Finding a place to live in New York City has never been harder. For our new series Open House, Hell Gate joins prospective tenants in visiting available units for a glimpse inside the struggle to find a home.  

It was brick on the Upper West Side on Saturday afternoon, so turnout was slow for the open house at the $1,500/month studio apartment on 100th Street. The handsome edifice of the building was masked by scaffolding. The broker, Ryan, was friendly enough, but brusque, and, as brokers tend to be, all business. Meeting a couple of Columbia students in the lobby of the century-old building now called the Midway, he admitted to them that the photos they had seen for the online listing were for a different apartment in the building, and that unit actually had a $1,600/month rent. The unit he would take them to see on the eighth floor was different, but the rent was the as-advertised $1,500. 

But that's still less than half the average rent for a Manhattan studio, and, tantalizingly, "only" just a couple hundred dollars higher than the maximum that someone who makes the median Manhattan income of $52,409 can pay to not be considered rent-burdened. This is what passes as a rare steal in 2024. What are New Yorkers willing to give up to live in a place that's only just barely above their means?

The answer seemed to be—space. It was at such a premium in the apartments in this building that the advertised unit had a kitchenette combination console of the type that's usually found in RVs or boats: a two-burner range crammed next to a sink, with a sneaky little mini fridge tucked underneath, that even has a cabinet-like freezer right next to it. The combo's Amazon listing boasts that it's "perfect for any office, bar, studio apartment, tiny home, rental room, RV, boat, condo, vacation home, or anywhere kitchen space is a premium."

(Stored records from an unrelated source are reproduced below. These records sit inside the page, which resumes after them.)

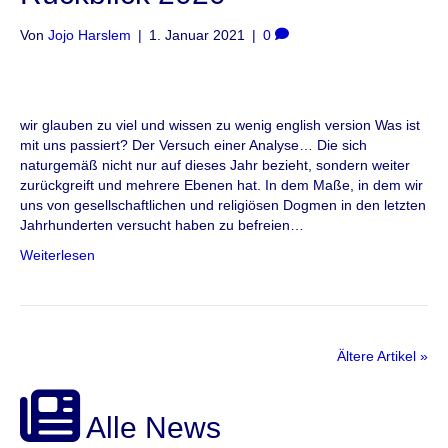
Von
Jojo Harslem
|
1. Januar 2021
|
0
wir glauben zu viel und wissen zu wenig english version Was ist
mit uns passiert? Der Versuch einer Analyse… Die sich
naturgemäß nicht nur auf dieses Jahr bezieht, sondern weiter
zurückgreift und mehrere Ebenen hat. In dem Maße, in dem wir
uns von gesellschaftlichen und religiösen Dogmen in den letzten
Jahrhunderten versucht haben zu befreien…
Weiterlesen
Ältere Artikel »
Alle News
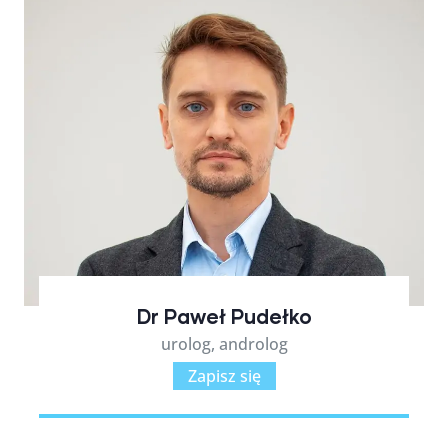
Dr Paweł Pudełko
urolog, androlog
Zapisz się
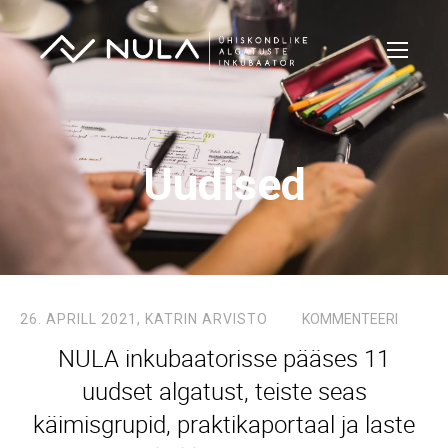
Uudised
26. APRILL 2021,
KATRIN ARVISTO
KOMMENTEERI
NULA inkubaatorisse pääses 11
uudset algatust, teiste seas
käimisgrupid, praktikaportaal ja laste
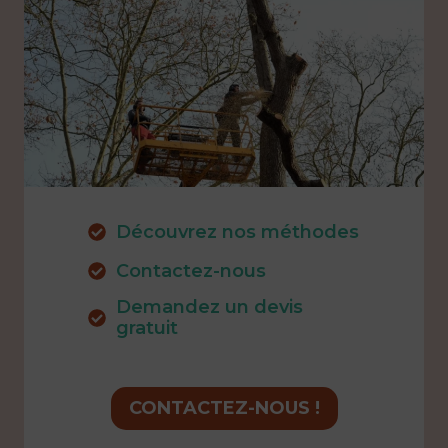
Découvrez nos méthodes
Contactez-nous
Demandez un devis
gratuit
CONTACTEZ-NOUS !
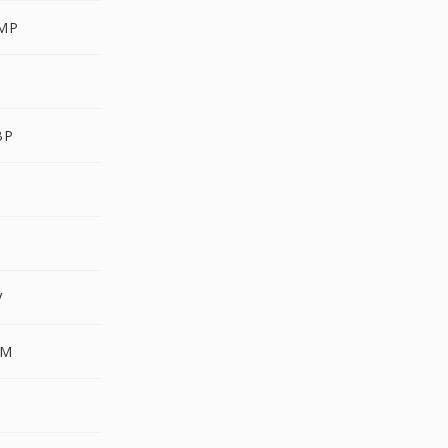
MP
R
BP
V
LM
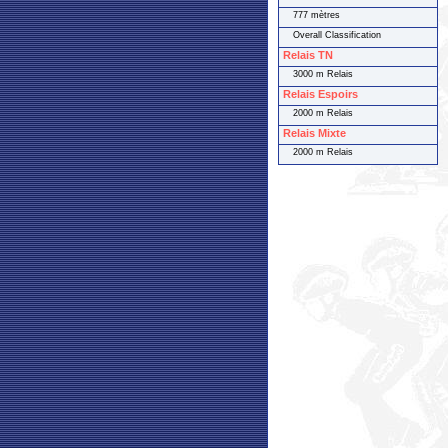
777 mètres
Overall Classification
Relais TN
3000 m Relais
Relais Espoirs
2000 m Relais
Relais Mixte
2000 m Relais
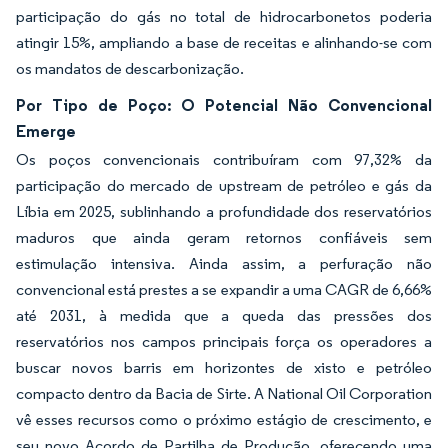
participação do gás no total de hidrocarbonetos poderia
atingir 15%, ampliando a base de receitas e alinhando-se com
os mandatos de descarbonização.
Por Tipo de Poço: O Potencial Não Convencional
Emerge
Os poços convencionais contribuíram com 97,32% da
participação do mercado de upstream de petróleo e gás da
Líbia em 2025, sublinhando a profundidade dos reservatórios
maduros que ainda geram retornos confiáveis sem
estimulação intensiva. Ainda assim, a perfuração não
convencional está prestes a se expandir a uma CAGR de 6,66%
até 2031, à medida que a queda das pressões dos
reservatórios nos campos principais força os operadores a
buscar novos barris em horizontes de xisto e petróleo
compacto dentro da Bacia de Sirte. A National Oil Corporation
vê esses recursos como o próximo estágio de crescimento, e
seu novo Acordo de Partilha de Produção, oferecendo uma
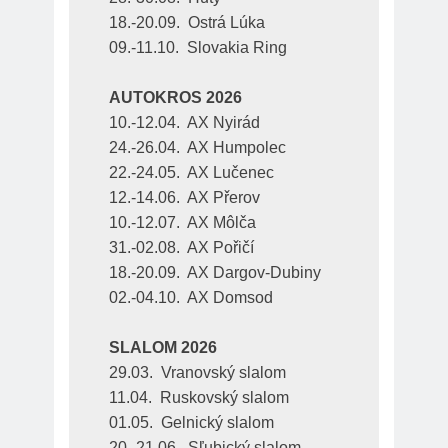
18.-20.09.  Ostrá Lúka
09.-11.10.  Slovakia Ring
AUTOKROS 2026
10.-12.04.  AX Nyirád
24.-26.04.  AX Humpolec
22.-24.05.  AX Lučenec
12.-14.06.  AX Přerov
10.-12.07.  AX Môlča
31.-02.08.  AX Pořičí
18.-20.09.  AX Dargov-Dubiny
02.-04.10.  AX Domsod
SLALOM 2026
29.03.  Vranovský slalom
11.04.  Ruskovský slalom
01.05.  Gelnický slalom
20.-21.06.  Sľubický slalom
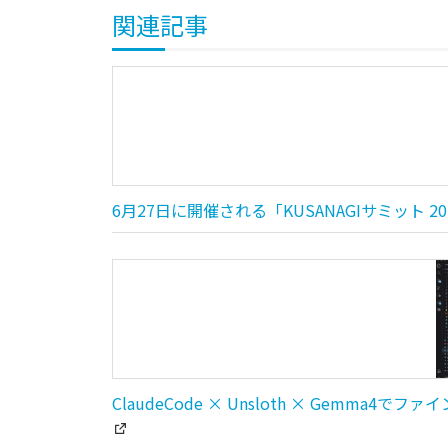
関連記事
6月27日に開催される「KUSANAGIサミット
ClaudeCode × Unsloth × Gemma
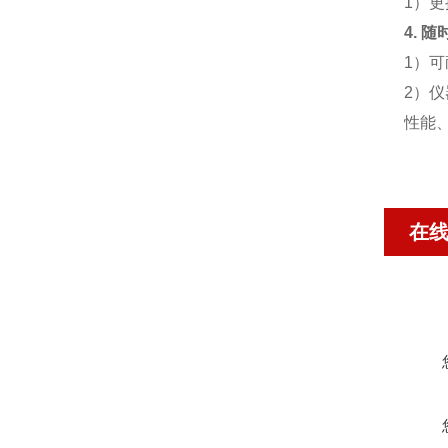
1）
4.
随
1）
2）
性能
在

Space was certainly still a premium in the apartment we saw, but the landlords had conceded to include a full-sized fridge and stove. That seemed to please Katie, a cheerful blonde Columbia student who was seeking a year-long lease. "It's pretty small," she admitted, but added brightly that "I haven't been able to find a lot else in this price range." The kitchenette combo pictured in the listing had made her trepidatious to see the spot—she was excited about the rent, but she thought she'd left mini fridges back in campus housing.

The bathroom. (Hell Gate)

The Renaissance Revival-style building was once called the Allenhurst. Where the buildings once had four sprawling apartments per floor, it’s since been chopped up into a mix of (tiny) apartments and SROs. On Saturday, Ryan explained that other tenants in the building had lofted their beds to maximize on living space, though it didn't strike me that that would help much. It was fucking small.

The unit was so teensy that getting out of bed would put you right in the kitchen. If you had a queen bed and were a restless sleeper, your arms could easily knock something amiss on the stove console. While I was pondering fire safety, Ryan rang up another prospective tenant, a man who looked to be in his 40s. Still shaking off the cold, he frowned into the space, which had, with four people, become pretty cramped. He kept silent while Ryan briskly walked through the unit's amenities, and the caveat that the pictures were for a unit downstairs that was more expensive. Stepping out of the now-crowded apartment, he pulled out his phone and began chattering darkly to someone in Spanish: I could make out the word "pequeño." 

On the phone Monday night, Ryan let me know that the unit had been rented, but the downstairs unit, with the sink-stove combo, was still available for $1,600/month.